» Problem details:
Begin at the line bearing "основой для борьбы". Transcribe it and all subsequent lines of the material below exactly, and nothing more.

» Data to process:
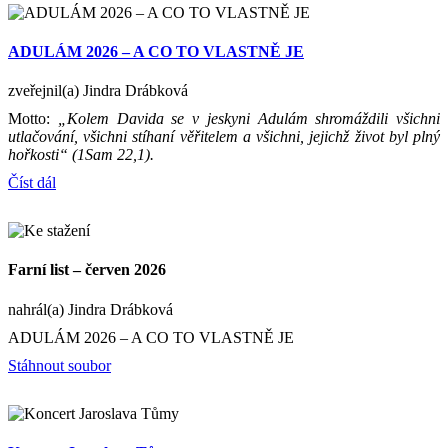
ADULÁM 2026 – A CO TO VLASTNĚ JE
zveřejnil(a) Jindra Drábková
Motto:
„Kolem Davida se v jeskyni Adulám shromáždili všichni
utlačování, všichni stíhaní věřitelem a všichni, jejichž život byl plný
hořkosti“ (1Sam 22,1).
Číst dál
Farní list – červen 2026
nahrál(a) Jindra Drábková
ADULÁM 2026 – A CO TO VLASTNĚ JE
Stáhnout soubor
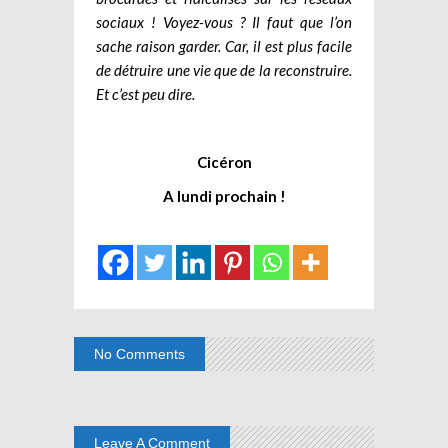
sociaux ! Voyez-vous ? Il faut que l’on
sache raison garder. Car, il est plus facile
de détruire une vie que de la reconstruire.
Et c’est peu dire.
Cicéron
A lundi prochain !
No Comments
Leave A Comment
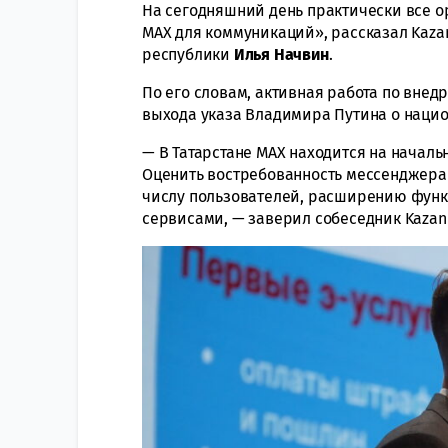
На сегодняшний день практически все о
МАХ для коммуникаций», рассказал Kaza
республики
Илья Начвин
.
По его словам, активная работа по внед
выхода указа Владимира Путина о наци
— В Татарстане МАХ находится на началь
Оценить востребованность мессенджера
числу пользователей, расширению функ
сервисами, — заверил собеседник KazanF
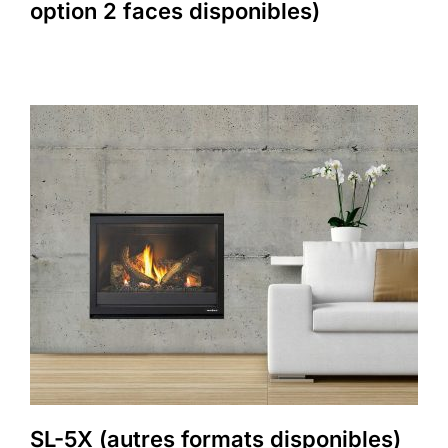
option 2 faces disponibles)
SL-5X (autres formats disponibles)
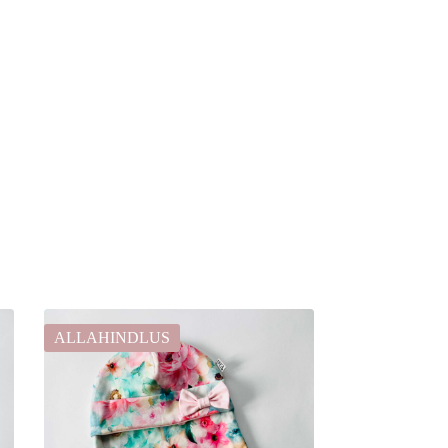
ALLAHINDLUS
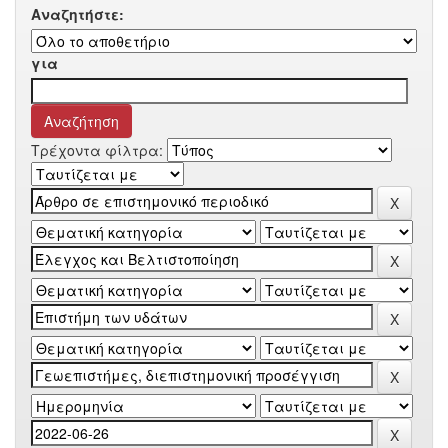
Αναζητήστε:
για
Τρέχοντα φίλτρα:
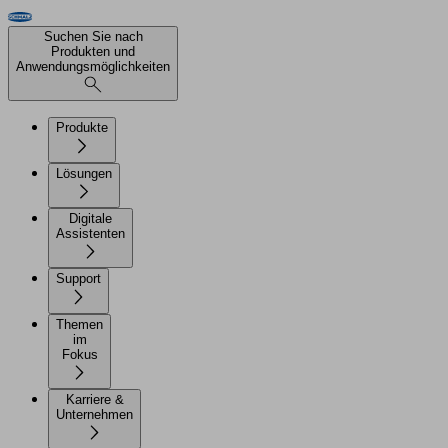
Suchen Sie nach
Produkten und
Anwendungsmöglichkeiten
Produkte
Lösungen
Digitale
Assistenten
Support
Themen
im
Fokus
Karriere &
Unternehmen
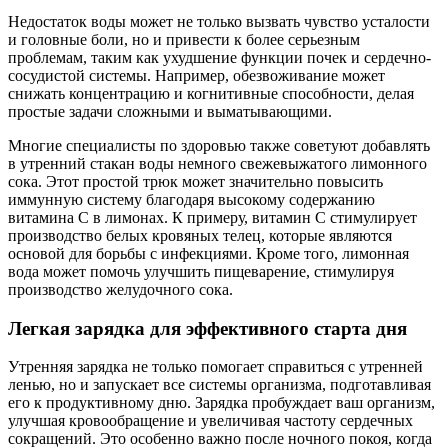
Недостаток воды может не только вызвать чувство усталости
и головные боли, но и привести к более серьезным
проблемам, таким как ухудшение функции почек и сердечно-
сосудистой системы. Например, обезвоживание может
снижать концентрацию и когнитивные способности, делая
простые задачи сложными и выматывающими.
Многие специалисты по здоровью также советуют добавлять
в утренний стакан воды немного свежевыжатого лимонного
сока. Этот простой трюк может значительно повысить
иммунную систему благодаря высокому содержанию
витамина C в лимонах. К примеру, витамин C стимулирует
производство белых кровяных телец, которые являются
основой для борьбы с инфекциями. Кроме того, лимонная
вода может помочь улучшить пищеварение, стимулируя
производство желудочного сока.
Легкая зарядка для эффективного старта дня
Утренняя зарядка не только помогает справиться с утренней
ленью, но и запускает все системы организма, подготавливая
его к продуктивному дню. Зарядка пробуждает ваш организм,
улучшая кровообращение и увеличивая частоту сердечных
сокращений. Это особенно важно после ночного покоя, когда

» Response to this task:
основой для борьбы с инфекциями. Кроме того, лимонная
вода может помочь улучшить пищеварение, стимулируя
производство желудочного сока.
Легкая зарядка для эффективного старта дня
Утренняя зарядка не только помогает справиться с утренней
ленью, но и запускает все системы организма, подготавливая
его к продуктивному дню. Зарядка пробуждает ваш организм,
улучшая кровообращение и увеличивая частоту сердечных
сокращений. Это особенно важно после ночного покоя, когда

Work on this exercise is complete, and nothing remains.